Al final, se llega a un acuerdo con los desalojados quienes aceptan irse «a las buenas», con lo cual se ha evitado la destrucción de equipo, insumos y daños físicos. Más que entrar en acción, los policías peruanos, que quizás injustamente tienen una fama de «duros»(*) se limitan a observar el desarrollo de los acontecimientos y a combatir el calor del mediodía sirviéndose unos helados solidarios salidos del vientre de un humilde carrito que, como casi siempre ocurre, llega al lugar de los hechos en el momento en que más se le necesita.
Este espectáculo de ver a policías de servicio, adecuadamente armados y listos para entrar en acción acudiendo como niños a comprarse un helado, es algo que no deja de enviarnos un fuerte mensaje que no tardamos en captar. Nos acercamos a un grupo de ellos que con sus helados en la mano forman una especie de fila india de espaldas a las casas que les ofrecen un poco de sombra. Nos esperan sonrientes. Un poco avergonzados por sentirse confrontados por un visitante que no viene a preguntarles sino a decirles algo: «¡Es alentador comprobar que ustedes también son seres humanos y no robots creados solo para reprimir a golpes y a palos». Uno de ellos asume la representación de sus compañeros y nos dice: «Pertenecemos a la misma clase social. Somos tan pobres como ellos; sin embargo, tenemos que hacer cumplir la ley».
Uno de los beneficios que se tienen cuando se visita un país como el Perú, es observar su estilo de vida. Y sumergirse un poco, en él. Porque cada país tiene su propio estilo. Y cada ciudad. Lima tiene cientos de estilos diferentes. Pero uno de los que más nos ha llamado la atención es la especie de «danza ritual» que protagonizan antes de tomar un taxi el cliente, hablando a través de la ventanilla con el cristal convenientemente bajado y el chofer, sentado tras el volante. Observar este espectáculo nos hace recordar aquellas danzas de enamoramiento que desarrollan ciertas aves y que acostumbra mostrarnos el canal
Discover. Pareciera que en Lima nadie se sube a un taxi antes de cumplir con este requisito. El chofer: «¿A dónde va?» El cliente: «A Blanco Guzmán 403» El chofer: «Son cinco soles». El cliente: «¿Cinco soles?» El chofer: «Sí. Cinco soles». El cliente: «Tres». El chofer: «Cinco». El cliente: «Tres». Si hay acuerdo, es posible que pacten en cuatro. Si ninguno de los dos cede, el taxista se va y el cliente se apresta a realizar idéntica danza con el siguiente taxista.

#### [DATOS ALMACENADOS]
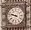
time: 9:47
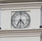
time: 4:35
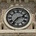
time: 2:36
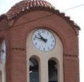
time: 10:47
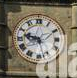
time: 9:27
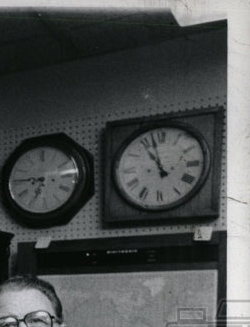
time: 10:57
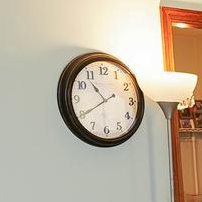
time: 10:39
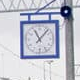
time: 11:07
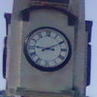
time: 9:10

#### [POR HACER]
a) Transcribe del texto sobre Lima el pasaje que va desde "Al final, se" hasta "se le necesita.".
b) Responde con base en el texto sobre Lima y marca cada respuesta igual que su pregunta:
(i) ¿Qué se sirven los policías para combatir el calor del mediodía?
(ii) Según el policía que habla en nombre de sus compañeros, ¿qué tienen que hacer cumplir?
(iii) Si hay acuerdo entre el chofer y el cliente, ¿en cuántos soles es posible que pacten?

#### [RESPUESTAS ESCRITAS]
a)
Al final, se llega a un acuerdo con los desalojados quienes aceptan irse «a las buenas», con lo cual se ha evitado la destrucción de equipo, insumos y daños físicos. Más que entrar en acción, los policías peruanos, que quizás injustamente tienen una fama de «duros»(*) se limitan a observar el desarrollo de los acontecimientos y a combatir el calor del mediodía sirviéndose unos helados solidarios salidos del vientre de un humilde carrito que, como casi siempre ocurre, llega al lugar de los hechos en el momento en que más se le necesita.

b)
(i) Unos helados.
(ii) La ley.
(iii) En cuatro soles.